Researchers who study the kidneys sometimes use assessments of a protein called cystatin C. This protein is made by most cells and is filtered by the kidneys. Measuring levels of cystatin C in the blood can provide doctors with a fairly accurate picture of kidney health, particularly before serious damage has developed.

An international team of researchers associated with SMART decided to check cystatin C levels in stored blood samples from participants in SMART. The entire SMART study enrolled more than 5,000 HIV positive volunteers between 2002 and 2006. The kidney sub-study used data collected from 249 people who did not interrupt their use of HAART and 250 people who did interrupt therapy.

People who interrupted HAART did so whenever their CD4+ count rose above the 350-cell mark and resumed therapy whenever it fell below 250 cells. This practice continued throughout the study.

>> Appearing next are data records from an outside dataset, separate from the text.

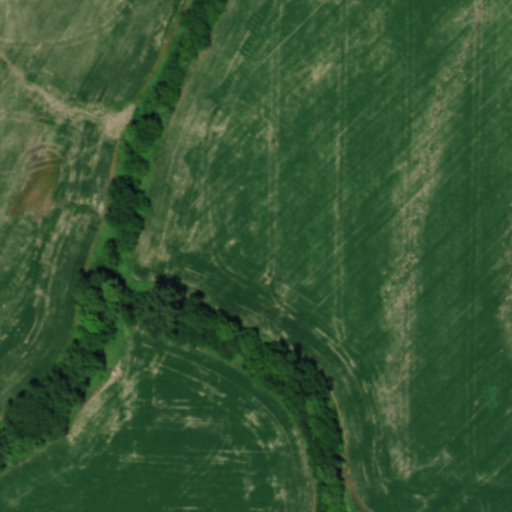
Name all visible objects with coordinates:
crop: (62, 158)
crop: (358, 224)
crop: (171, 442)
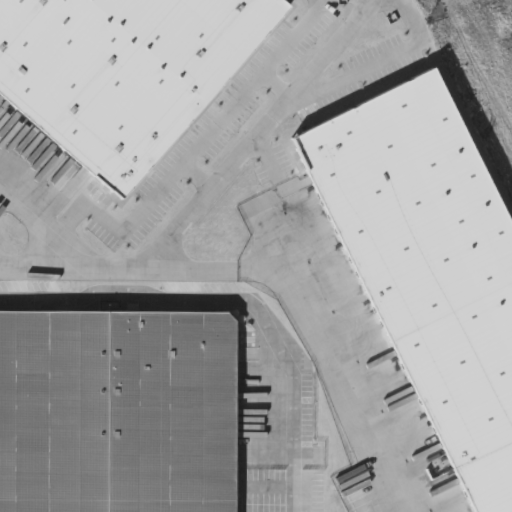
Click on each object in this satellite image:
building: (117, 70)
road: (275, 95)
road: (450, 112)
road: (262, 137)
road: (198, 156)
road: (197, 186)
building: (426, 268)
road: (264, 274)
road: (46, 276)
road: (244, 302)
building: (117, 411)
building: (117, 411)
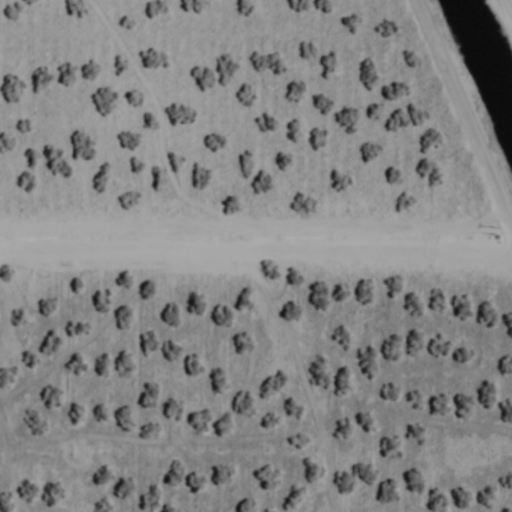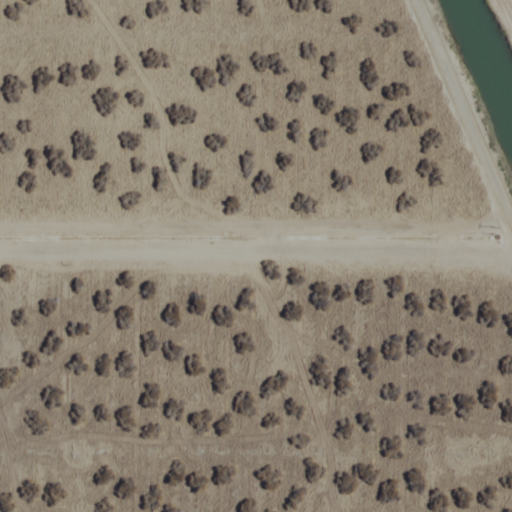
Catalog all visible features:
road: (505, 14)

The average profile of participants in the kidney sub-study at the time they entered SMART was as follows:

  • 30% female, 70% male
  • age -- 44 years
  • CD4+ count -- 540 cells
  • lowest-ever CD4+ count -- 250 cells
  • cystatin C levels -- 0.99 mg/dl

SMART participants were randomly assigned to one of the following two groups:

  • viral suppression group (continued HAART)
  • drug conservation group (treatment interruption according to CD4+ count levels)

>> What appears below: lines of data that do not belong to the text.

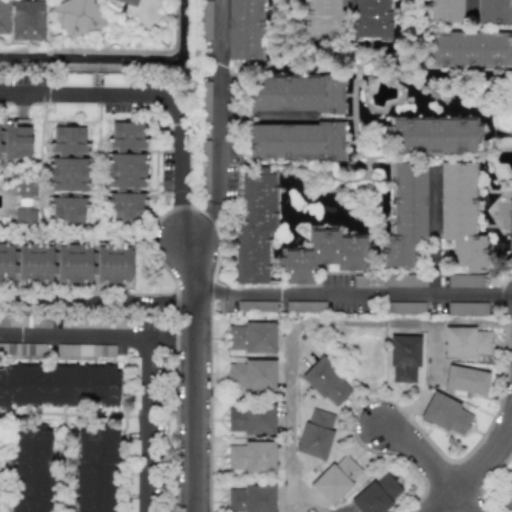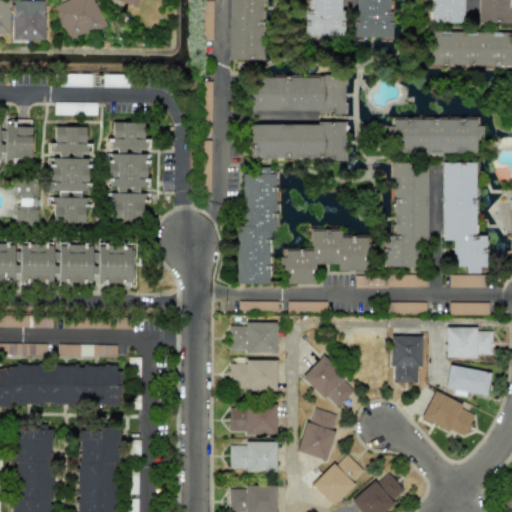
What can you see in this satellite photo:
building: (128, 2)
road: (348, 3)
road: (470, 3)
building: (444, 11)
building: (492, 11)
building: (3, 16)
building: (76, 17)
building: (322, 18)
building: (371, 19)
building: (27, 20)
building: (205, 20)
building: (243, 30)
building: (469, 48)
building: (75, 79)
road: (0, 94)
building: (297, 94)
road: (265, 118)
road: (217, 123)
building: (433, 134)
building: (295, 141)
building: (13, 142)
building: (204, 166)
building: (125, 170)
building: (67, 175)
building: (26, 200)
road: (180, 211)
building: (405, 215)
building: (459, 215)
building: (254, 224)
building: (509, 224)
road: (431, 234)
building: (323, 255)
building: (67, 263)
building: (388, 280)
building: (467, 280)
road: (354, 294)
road: (175, 295)
building: (256, 306)
building: (304, 306)
building: (404, 307)
building: (467, 308)
building: (24, 321)
building: (119, 323)
road: (330, 323)
road: (4, 333)
road: (177, 335)
building: (251, 337)
building: (466, 342)
building: (22, 348)
road: (300, 348)
building: (85, 350)
building: (403, 351)
road: (196, 372)
building: (251, 374)
building: (465, 380)
building: (326, 382)
building: (58, 385)
building: (446, 414)
building: (251, 419)
building: (316, 433)
road: (426, 455)
building: (251, 456)
building: (30, 468)
road: (478, 474)
building: (336, 478)
building: (133, 485)
building: (377, 495)
building: (250, 498)
building: (509, 499)
road: (468, 502)
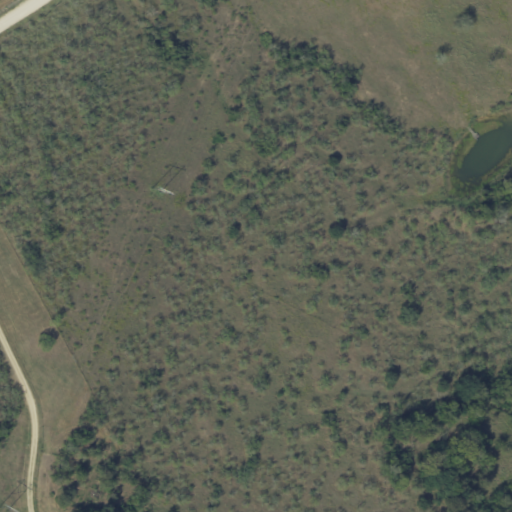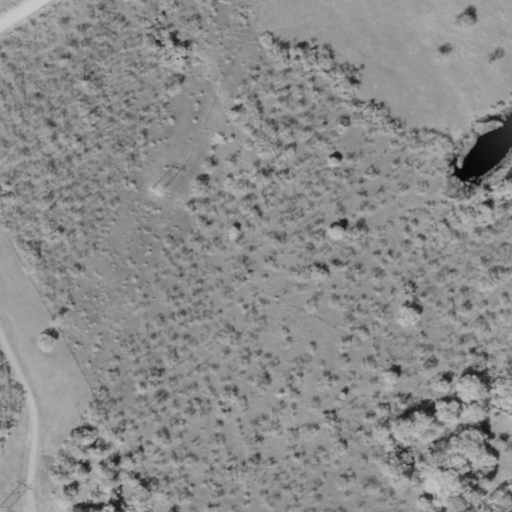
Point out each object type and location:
road: (18, 12)
power tower: (153, 193)
road: (33, 423)
power tower: (1, 512)
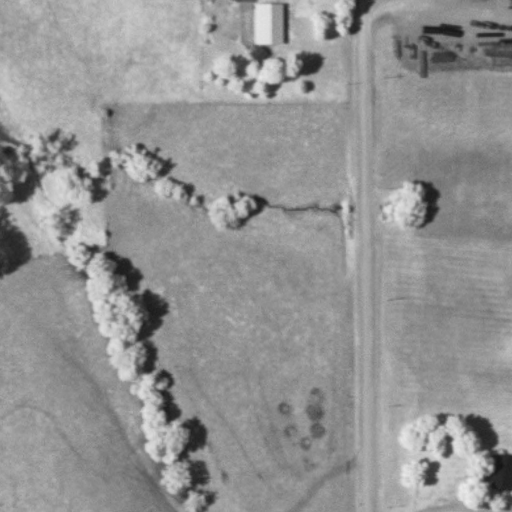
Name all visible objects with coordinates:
road: (391, 13)
road: (456, 22)
building: (272, 23)
road: (366, 255)
building: (502, 472)
road: (453, 495)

Blood samples were regularly collected for analysis. None of the participants in the kidney sub-study had a history of cardiovascular disease (which could affect the kidneys).

The reference range of cystatin C in young, healthy people is between 0.52 and 0.92 mg/dl.


Results

After the first month of SMART, cystatin C levels rose slightly in the drug conservation group and fell slightly in the viral suppression group. Still, the difference between the two groups became statistically significant; that is, not likely due to chance alone. Moreover, in the people interrupting HAART, cystatin C levels remained higher for the rest of the study. And if large increases of cystatin C occurred during the study, they tended to occur in people who had interrupted HAART.

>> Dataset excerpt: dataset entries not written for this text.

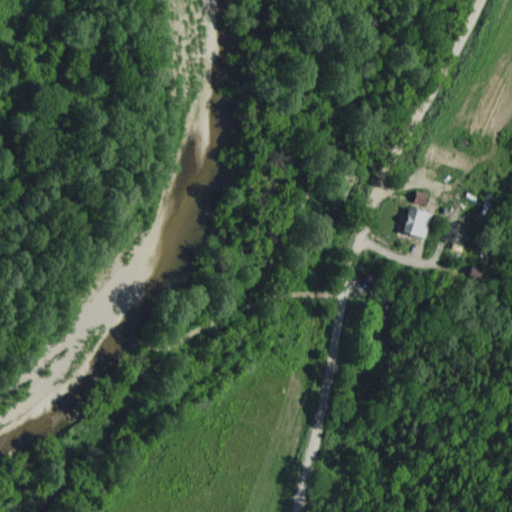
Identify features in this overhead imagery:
crop: (16, 23)
building: (410, 225)
road: (359, 244)
river: (169, 251)
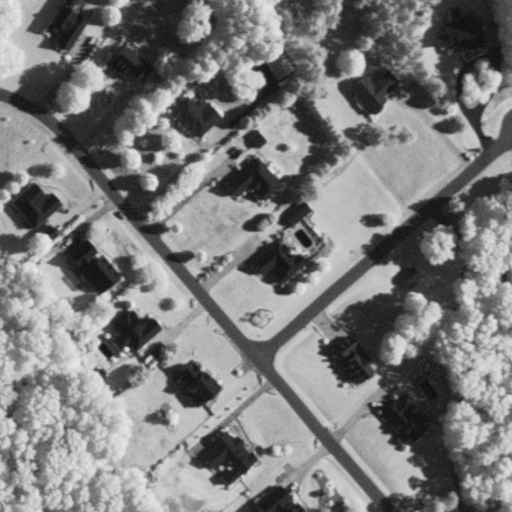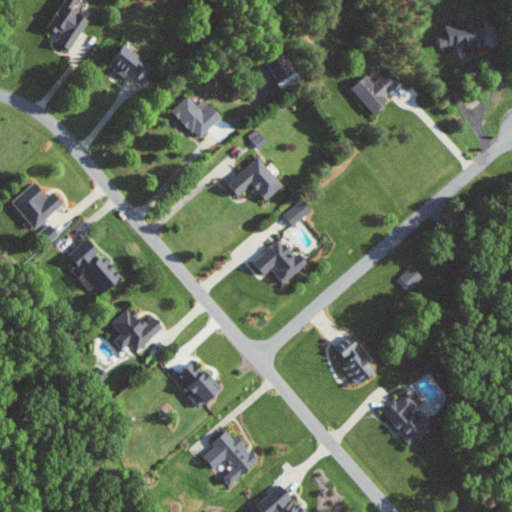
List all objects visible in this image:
building: (60, 24)
building: (457, 34)
building: (125, 63)
road: (460, 86)
building: (371, 88)
building: (191, 115)
road: (436, 129)
road: (180, 171)
building: (248, 180)
road: (189, 196)
building: (31, 204)
building: (292, 212)
road: (384, 246)
road: (466, 249)
road: (238, 258)
building: (273, 262)
building: (87, 265)
building: (406, 277)
road: (202, 293)
building: (128, 330)
building: (348, 360)
building: (191, 384)
building: (400, 418)
building: (224, 455)
road: (497, 500)
building: (273, 502)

Medicines to lower blood pressure tend to affect the kidneys. In SMART, participants in both groups who used these medications had, on average, a 91% increase in cystatin C levels.

Other factors, such as race/ethnicity or the use of nukes (nucleoside analogues), did not affect cystatin C levels.


Regular Tests

Routine assessments of kidney health to estimate GFR (glomerular filtration rate) using formulae such as the MDRD (modification of diet in renal disease) and Cockcroft-Gault were done. But these tests did not detect kidney damage. Perhaps this is because cystatin C can sometimes detect subtle kidney damage.

The increase in cystatin C levels was also linked to increased levels of D-dimer, suggesting an increased risk for blood clots. And, as cystatin C levels rose, levels of "good" cholesterol (HDL) fell. These changes in cystatin C and D-dimer levels suggest that uncontrolled HIV infection increases inflammation, which leads to kidney damage and an increased risk of serious cardiovascular disease.

The kidney sub-study of SMART suggests the following:

  • HIV infection affects the functioning of the kidneys.
  • In particular, uncontrolled HIV infection weakens the kidneys and increases the risk for cardiovascular disease.
  • Regular assessment of cystatin C levels is an emerging method of determining kidney health.
  • Cystatin C levels offer an advantage over other assessments of kidney health because they may be able to detect subtle kidney damage.
  • Large clinical trials with HIV positive people are now needed to find out just how useful cystatin C is in this population.


References

  1. Mocroft A, Wyatt C, Szczech L, Neuhaus J, El-Sadr W, Tracy R, Kuller L, Shlipak M, Angus B, Klinker H, Ross M; INSIGHT SMART Study Group. Interruption of antiretroviral therapy is associated with increased plasma cystatin C. AIDS. 2009 Jan 2;23(1):71-82.
  2. Odden MC, Scherzer R, Bacchetti P, et al. Cystatin C level as a marker of kidney function in human immunodeficiency virus infection: the FRAM study. Archives of Internal Medicine. 2007 Nov 12;167(20):2213-9.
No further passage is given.